In the 1–3 FVIII EDs subgroup, median age at informed consent was 6 (range: 0–11) months. Nine infants had intron 22 inversion, one had a missense mutation, nine ‘other’ F8 genotype (two of whom also had intron 22 inversion), and 10 had unknown F8 genotype. One infant in this subgroup, with large F8 deletion and no history of FVIII inhibitors, developed an inhibitor after 3 nonconsecutive FVIII EDs for the treatment of two traumatic mouth bleeds.
In the 4–6 FVIII EDs subgroup, median age at informed consent was 7.5 (range: 0–11) months. One infant had a frameshift mutation, one had a missense mutation, two had ‘other’ F8 genotype, and eight had unknown F8 genotype.
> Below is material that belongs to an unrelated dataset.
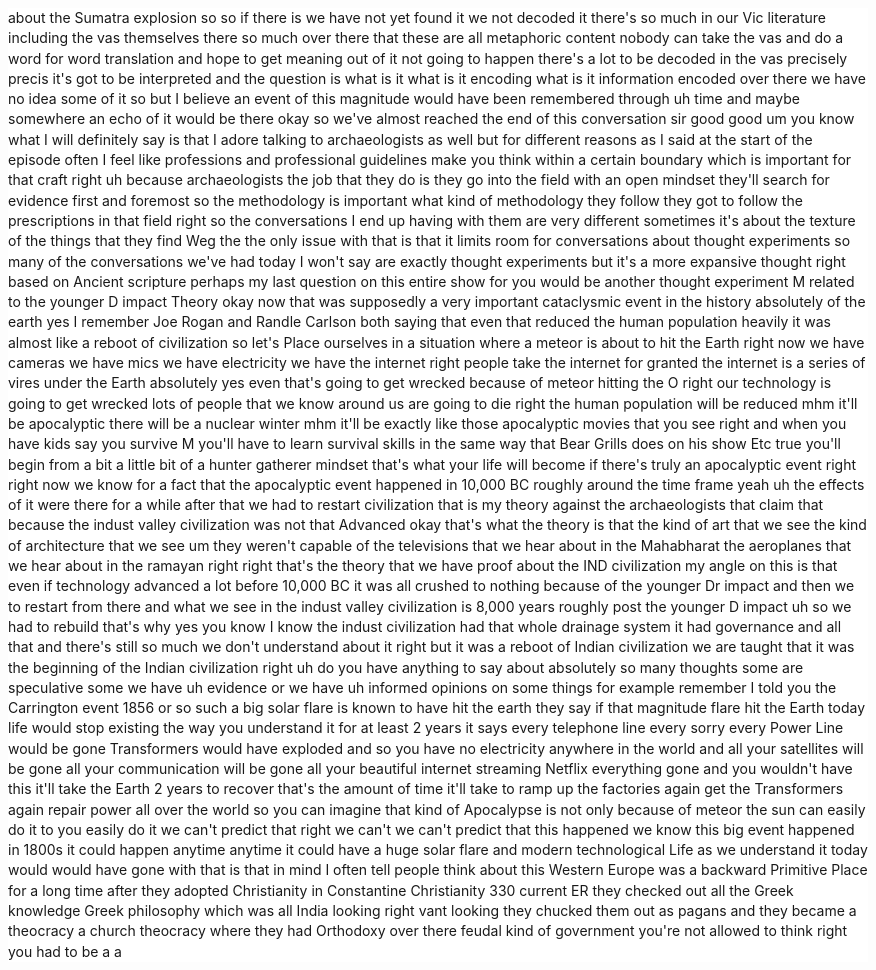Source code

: about the Sumatra explosion so so if there is we have not yet found it we not decoded it there's so much in our Vic literature including the vas themselves there so much over there that these are all metaphoric content nobody can take the vas and do a word for word translation and hope to get meaning out of it not going to happen there's a lot to be decoded in the vas precisely precis it's got to be interpreted and the question is what is it what is it encoding what is it information encoded over there we have no idea some of it so but I believe an event of this magnitude would have been remembered through uh time and maybe somewhere an echo of it would be there okay so we've almost reached the end of this conversation sir good good um you know what I will definitely say is that I adore talking to archaeologists as well but for different reasons as I said at the start of the episode often I feel like professions and professional guidelines make you think within a certain boundary which is important for that craft right uh because archaeologists the job that they do is they go into the field with an open mindset they'll search for evidence first and foremost so the methodology is important what kind of methodology they follow they got to follow the prescriptions in that field right so the conversations I end up having with them are very different sometimes it's about the texture of the things that they find Weg the the only issue with that is that it limits room for conversations about thought experiments so many of the conversations we've had today I won't say are exactly thought experiments but it's a more expansive thought right based on Ancient scripture perhaps my last question on this entire show for you would be another thought experiment M related to the younger D impact Theory okay now that was supposedly a very important cataclysmic event in the history absolutely of the earth yes I remember Joe Rogan and Randle Carlson both saying that even that reduced the human population heavily it was almost like a reboot of civilization so let's Place ourselves in a situation where a meteor is about to hit the Earth right now we have cameras we have mics we have electricity we have the internet right people take the internet for granted the internet is a series of vires under the Earth absolutely yes even that's going to get wrecked because of meteor hitting the O right our technology is going to get wrecked lots of people that we know around us are going to die right the human population will be reduced mhm it'll be apocalyptic there will be a nuclear winter mhm it'll be exactly like those apocalyptic movies that you see right and when you have kids say you survive M you'll have to learn survival skills in the same way that Bear Grills does on his show Etc true you'll begin from a bit a little bit of a hunter gatherer mindset that's what your life will become if there's truly an apocalyptic event right right now we know for a fact that the apocalyptic event happened in 10,000 BC roughly around the time frame yeah uh the effects of it were there for a while after that we had to restart civilization that is my theory against the archaeologists that claim that because the indust valley civilization was not that Advanced okay that's what the theory is that the kind of art that we see the kind of architecture that we see um they weren't capable of the televisions that we hear about in the Mahabharat the aeroplanes that we hear about in the ramayan right right that's the theory that we have proof about the IND civilization my angle on this is that even if technology advanced a lot before 10,000 BC it was all crushed to nothing because of the younger Dr impact and then we to restart from there and what we see in the indust valley civilization is 8,000 years roughly post the younger D impact uh so we had to rebuild that's why yes you know I know the indust civilization had that whole drainage system it had governance and all that and there's still so much we don't understand about it right but it was a reboot of Indian civilization we are taught that it was the beginning of the Indian civilization right uh do you have anything to say about absolutely so many thoughts some are speculative some we have uh evidence or we have uh informed opinions on some things for example remember I told you the Carrington event 1856 or so such a big solar flare is known to have hit the earth they say if that magnitude flare hit the Earth today life would stop existing the way you understand it for at least 2 years it says every telephone line every sorry every Power Line would be gone Transformers would have exploded and so you have no electricity anywhere in the world and all your satellites will be gone all your communication will be gone all your beautiful internet streaming Netflix everything gone and you wouldn't have this it'll take the Earth 2 years to recover that's the amount of time it'll take to ramp up the factories again get the Transformers again repair power all over the world so you can imagine that kind of Apocalypse is not only because of meteor the sun can easily do it to you easily do it we can't predict that right we can't we can't predict that this happened we know this big event happened in 1800s it could happen anytime anytime it could have a huge solar flare and modern technological Life as we understand it today would would have gone with that is that in mind I often tell people think about this Western Europe was a backward Primitive Place for a long time after they adopted Christianity in Constantine Christianity 330 current ER they checked out all the Greek knowledge Greek philosophy which was all India looking right vant looking they chucked them out as pagans and they became a theocracy a church theocracy where they had Orthodoxy over there feudal kind of government you're not allowed to think right you had to be a a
In the 7–9 FVIII EDs subgroup, median age at informed consent was 9 (range: 2–11) months. One infant had a missense mutation; the remaining two had unknown F8 genotype.
In the 10–13 FVIII EDs subgroup, median age at informed consent was 2 (range: 1–3) months. One infant had intron 22 inversion, while the second had unknown F8 genotype. The infant with intron 22 inversion, who had a family history of inhibitors, developed FVIII inhibitors after 10 nonconsecutive FVIII EDs for a traumatic mouth bleed and surgical procedures (adenoidectomy and tonsillectomy).
Conclusions: In HAVEN 7, although 44/55 (80%) infants receiving emicizumab had ≥1 FVIII ED since birth, over two thirds of participants (69%) had ≤3 EDs. Two (3.6%) participants developed FVIII inhibitors, after 3 and 10 nonconsecutive EDs, respectively. As most people with HA develop FVIII inhibitors after a median of 14.5 EDs (Gouw, Blood. 2013), it will take more time to determine the inhibitor rate in people who start emicizumab alone as infants. Participants are continuing emicizumab prophylaxis during long-term follow-up in HAVEN 7; future analyses will provide further data on rate, timing of, and risk factors for, FVIII inhibitor development in this infant population receiving emicizumab prophylaxis.
Disclosures: Young: CSL Behring: Consultancy; Genentech/Roche: Consultancy; Hema Biologics: Consultancy, Speakers Bureau; BioMarin: Consultancy, Speakers Bureau; Spark: Speakers Bureau; Sanofi: Consultancy, Research Funding, Speakers Bureau; Roche: Consultancy; Takeda: Consultancy; Pfizer: Consultancy; Novo Nordisk: Consultancy. Eakle: F. Hoffmann-La Roche Ltd: Current holder of stock options in a privately-held company; Genentech/Roche: Current Employment. Lim: Genentech, Inc.: Current Employment; F. Hoffmann-La Roche Ltd.: Current equity holder in publicly-traded company. Wang: University of Colorado: Current Employment; Novo Nordisk, Takeda: Consultancy; Bayer, BioMarin, Centessa/AcpinteX, CSL Behring, Genentech, Inc., Novo Nordisk, Pfizer, Regeneron, Vega Therapeutics, Takeda: Research Funding; Bioverativ, CSL Behring, Genentech, Inc., Hema Biologics, Novo Nordisk, Takeda, Vega Therapeutics: Honoraria.